◆ **Document excerpt**:

====

It is useful to draw the set of possible executions of a process in a form called an exection tree. The execution tree Tree(E) for process E is defined by
  • Tree(D) is a leaf if D cannot perform any atomic actions
  • If E --a_1--> E_1, ..., E --a_n--> E_n are all the possible execution steps from E, then Tree(E) consists of a root node with n subtrees, Tree(E_1), ..., Tree(E_n). The root node is connected to subtree Tree(E_i) by an arc labelled with atomic action a_i.
  • An execution tree may be finite or, if the process uses recursion, possibly infinite.

    Examples:

    1.

====

◆ **Input data**:
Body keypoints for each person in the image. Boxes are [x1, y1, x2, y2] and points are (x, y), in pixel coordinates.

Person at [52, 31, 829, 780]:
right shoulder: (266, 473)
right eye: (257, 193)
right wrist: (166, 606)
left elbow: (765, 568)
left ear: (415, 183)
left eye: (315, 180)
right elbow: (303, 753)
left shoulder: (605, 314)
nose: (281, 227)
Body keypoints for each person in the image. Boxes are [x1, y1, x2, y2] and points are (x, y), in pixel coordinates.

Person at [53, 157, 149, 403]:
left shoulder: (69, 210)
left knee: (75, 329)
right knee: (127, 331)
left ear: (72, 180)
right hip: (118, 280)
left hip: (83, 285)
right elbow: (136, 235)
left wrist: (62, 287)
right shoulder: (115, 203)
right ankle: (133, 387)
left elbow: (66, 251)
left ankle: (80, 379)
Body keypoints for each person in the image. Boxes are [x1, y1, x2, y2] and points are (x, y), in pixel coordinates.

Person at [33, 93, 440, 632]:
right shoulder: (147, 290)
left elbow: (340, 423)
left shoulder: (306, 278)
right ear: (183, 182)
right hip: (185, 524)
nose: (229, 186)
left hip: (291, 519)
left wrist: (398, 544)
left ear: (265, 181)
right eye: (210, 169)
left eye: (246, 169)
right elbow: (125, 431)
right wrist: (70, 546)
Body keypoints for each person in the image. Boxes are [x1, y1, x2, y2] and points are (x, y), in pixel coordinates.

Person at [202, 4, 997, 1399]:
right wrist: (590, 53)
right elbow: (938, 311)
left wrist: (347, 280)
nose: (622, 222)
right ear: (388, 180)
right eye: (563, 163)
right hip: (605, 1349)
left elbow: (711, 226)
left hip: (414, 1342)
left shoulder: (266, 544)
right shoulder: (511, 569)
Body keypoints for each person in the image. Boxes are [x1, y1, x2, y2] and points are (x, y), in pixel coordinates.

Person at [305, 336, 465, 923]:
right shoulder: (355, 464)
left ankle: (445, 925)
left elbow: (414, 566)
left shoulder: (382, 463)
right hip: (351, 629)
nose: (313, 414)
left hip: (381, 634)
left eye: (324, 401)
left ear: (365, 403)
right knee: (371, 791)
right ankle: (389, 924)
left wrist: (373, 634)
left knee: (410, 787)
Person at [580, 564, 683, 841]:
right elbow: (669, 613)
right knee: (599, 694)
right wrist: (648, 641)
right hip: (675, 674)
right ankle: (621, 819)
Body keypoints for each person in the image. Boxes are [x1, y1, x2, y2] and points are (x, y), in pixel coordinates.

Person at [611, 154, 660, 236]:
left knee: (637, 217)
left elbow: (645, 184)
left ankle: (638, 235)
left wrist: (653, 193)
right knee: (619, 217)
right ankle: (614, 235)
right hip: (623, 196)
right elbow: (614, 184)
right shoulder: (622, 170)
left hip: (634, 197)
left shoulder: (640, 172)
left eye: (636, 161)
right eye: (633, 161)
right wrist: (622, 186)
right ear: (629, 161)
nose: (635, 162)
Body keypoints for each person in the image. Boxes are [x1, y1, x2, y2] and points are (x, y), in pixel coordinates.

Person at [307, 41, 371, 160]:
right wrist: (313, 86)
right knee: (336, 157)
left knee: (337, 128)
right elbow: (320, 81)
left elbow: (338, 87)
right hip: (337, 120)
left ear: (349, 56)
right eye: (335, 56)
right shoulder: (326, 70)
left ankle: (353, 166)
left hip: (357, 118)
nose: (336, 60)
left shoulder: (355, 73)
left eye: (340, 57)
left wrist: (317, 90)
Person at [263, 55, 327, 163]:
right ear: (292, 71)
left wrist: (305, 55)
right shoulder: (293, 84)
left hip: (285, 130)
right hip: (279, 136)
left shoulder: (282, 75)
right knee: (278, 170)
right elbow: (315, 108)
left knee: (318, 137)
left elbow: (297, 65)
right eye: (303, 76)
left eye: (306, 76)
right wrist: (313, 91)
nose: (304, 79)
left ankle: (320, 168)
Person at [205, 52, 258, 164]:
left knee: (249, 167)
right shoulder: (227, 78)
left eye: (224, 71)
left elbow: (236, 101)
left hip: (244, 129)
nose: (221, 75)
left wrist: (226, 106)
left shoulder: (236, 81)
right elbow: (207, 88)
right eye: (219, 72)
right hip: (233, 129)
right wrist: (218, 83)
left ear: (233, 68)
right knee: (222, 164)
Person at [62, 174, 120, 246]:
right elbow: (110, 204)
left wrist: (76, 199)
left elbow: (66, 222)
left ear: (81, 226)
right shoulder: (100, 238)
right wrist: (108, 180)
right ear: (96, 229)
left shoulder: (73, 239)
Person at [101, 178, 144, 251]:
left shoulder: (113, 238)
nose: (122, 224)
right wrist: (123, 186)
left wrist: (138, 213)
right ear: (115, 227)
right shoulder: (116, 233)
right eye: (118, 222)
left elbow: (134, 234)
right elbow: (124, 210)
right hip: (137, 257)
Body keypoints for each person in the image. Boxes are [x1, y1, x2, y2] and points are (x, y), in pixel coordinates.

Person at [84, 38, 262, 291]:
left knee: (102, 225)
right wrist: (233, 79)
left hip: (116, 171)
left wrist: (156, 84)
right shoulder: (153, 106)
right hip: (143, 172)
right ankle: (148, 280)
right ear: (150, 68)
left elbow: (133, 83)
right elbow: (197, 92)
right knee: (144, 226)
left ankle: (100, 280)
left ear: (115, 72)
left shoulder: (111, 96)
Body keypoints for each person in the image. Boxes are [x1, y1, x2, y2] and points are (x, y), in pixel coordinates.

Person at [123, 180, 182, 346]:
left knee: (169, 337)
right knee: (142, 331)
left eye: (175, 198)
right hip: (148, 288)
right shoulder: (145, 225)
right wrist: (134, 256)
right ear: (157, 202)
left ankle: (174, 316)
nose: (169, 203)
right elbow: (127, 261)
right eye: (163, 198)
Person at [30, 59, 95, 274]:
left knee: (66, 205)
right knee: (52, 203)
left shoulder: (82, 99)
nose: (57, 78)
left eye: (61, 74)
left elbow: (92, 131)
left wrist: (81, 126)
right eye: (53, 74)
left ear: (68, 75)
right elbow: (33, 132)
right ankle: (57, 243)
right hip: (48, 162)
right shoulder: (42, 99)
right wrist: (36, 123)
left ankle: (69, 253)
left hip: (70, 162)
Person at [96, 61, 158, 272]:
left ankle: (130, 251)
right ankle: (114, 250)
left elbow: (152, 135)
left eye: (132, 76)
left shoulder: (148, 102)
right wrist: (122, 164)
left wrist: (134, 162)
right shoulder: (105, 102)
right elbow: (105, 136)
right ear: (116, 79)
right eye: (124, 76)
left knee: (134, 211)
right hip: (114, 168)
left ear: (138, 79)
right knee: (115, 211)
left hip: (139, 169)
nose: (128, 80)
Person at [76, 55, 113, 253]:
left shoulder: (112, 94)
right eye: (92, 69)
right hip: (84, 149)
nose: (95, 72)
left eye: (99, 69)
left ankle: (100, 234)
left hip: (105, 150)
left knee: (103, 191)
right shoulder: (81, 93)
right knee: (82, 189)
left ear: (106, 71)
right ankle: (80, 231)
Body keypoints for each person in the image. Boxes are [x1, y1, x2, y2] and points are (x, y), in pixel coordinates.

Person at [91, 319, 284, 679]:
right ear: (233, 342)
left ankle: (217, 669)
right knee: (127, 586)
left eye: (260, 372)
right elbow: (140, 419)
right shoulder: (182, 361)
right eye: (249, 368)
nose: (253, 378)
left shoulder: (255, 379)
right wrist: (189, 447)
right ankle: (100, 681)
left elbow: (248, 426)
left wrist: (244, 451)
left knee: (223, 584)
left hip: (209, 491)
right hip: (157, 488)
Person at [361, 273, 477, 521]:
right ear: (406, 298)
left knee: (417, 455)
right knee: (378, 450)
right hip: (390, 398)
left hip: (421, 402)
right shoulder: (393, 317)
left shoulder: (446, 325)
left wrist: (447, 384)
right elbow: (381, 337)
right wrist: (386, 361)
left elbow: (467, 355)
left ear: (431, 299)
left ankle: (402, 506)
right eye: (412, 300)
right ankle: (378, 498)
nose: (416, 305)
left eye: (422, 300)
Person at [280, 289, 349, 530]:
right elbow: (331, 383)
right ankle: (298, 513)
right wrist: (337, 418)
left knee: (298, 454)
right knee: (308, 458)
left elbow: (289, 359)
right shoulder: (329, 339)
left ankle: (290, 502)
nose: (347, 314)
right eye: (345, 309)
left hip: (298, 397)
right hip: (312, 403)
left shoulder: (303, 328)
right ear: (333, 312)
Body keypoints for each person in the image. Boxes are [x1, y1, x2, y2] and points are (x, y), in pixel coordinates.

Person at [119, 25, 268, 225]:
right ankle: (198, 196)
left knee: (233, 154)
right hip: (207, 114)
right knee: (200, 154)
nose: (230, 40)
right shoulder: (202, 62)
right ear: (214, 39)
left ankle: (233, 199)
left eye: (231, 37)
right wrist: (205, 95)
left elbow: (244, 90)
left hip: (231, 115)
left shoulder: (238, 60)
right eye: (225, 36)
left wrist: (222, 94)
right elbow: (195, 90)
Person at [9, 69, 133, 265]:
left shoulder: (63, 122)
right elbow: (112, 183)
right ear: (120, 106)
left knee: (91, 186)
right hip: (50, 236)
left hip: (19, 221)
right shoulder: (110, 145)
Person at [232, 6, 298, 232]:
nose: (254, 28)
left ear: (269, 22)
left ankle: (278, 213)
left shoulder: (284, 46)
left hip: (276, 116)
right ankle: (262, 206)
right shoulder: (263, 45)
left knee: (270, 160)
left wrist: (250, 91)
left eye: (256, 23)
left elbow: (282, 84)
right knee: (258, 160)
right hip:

====

◆ **Exercises to complete**:
1. List every bulleted point in the execution tree passage.
2. According to the execution tree passage, what labels the arc connecting the root node to subtree Tree(E_i)?
3. Copy the stretch of the execution tree passage from "It is useful" through "recursion, possibly infinite.".
The data above is separate material, unrelated to the execution tree passage.

◆ **Answers to the problems**:
1.
- Tree(D) is a leaf if D cannot perform any atomic actions
- If E --a_1--> E_1, ..., E --a_n--> E_n are all the possible execution steps from E, then Tree(E) consists of a root node with n subtrees, Tree(E_1), ..., Tree(E_n). The root node is connected to subtree Tree(E_i) by an arc labelled with atomic action a_i.
- An execution tree may be finite or, if the process uses recursion, possibly infinite.

2. The atomic action a_i.

3.
It is useful to draw the set of possible executions of a process in a form called an exection tree. The execution tree Tree(E) for process E is defined by
  • Tree(D) is a leaf if D cannot perform any atomic actions
  • If E --a_1--> E_1, ..., E --a_n--> E_n are all the possible execution steps from E, then Tree(E) consists of a root node with n subtrees, Tree(E_1), ..., Tree(E_n). The root node is connected to subtree Tree(E_i) by an arc labelled with atomic action a_i.
  • An execution tree may be finite or, if the process uses recursion, possibly infinite.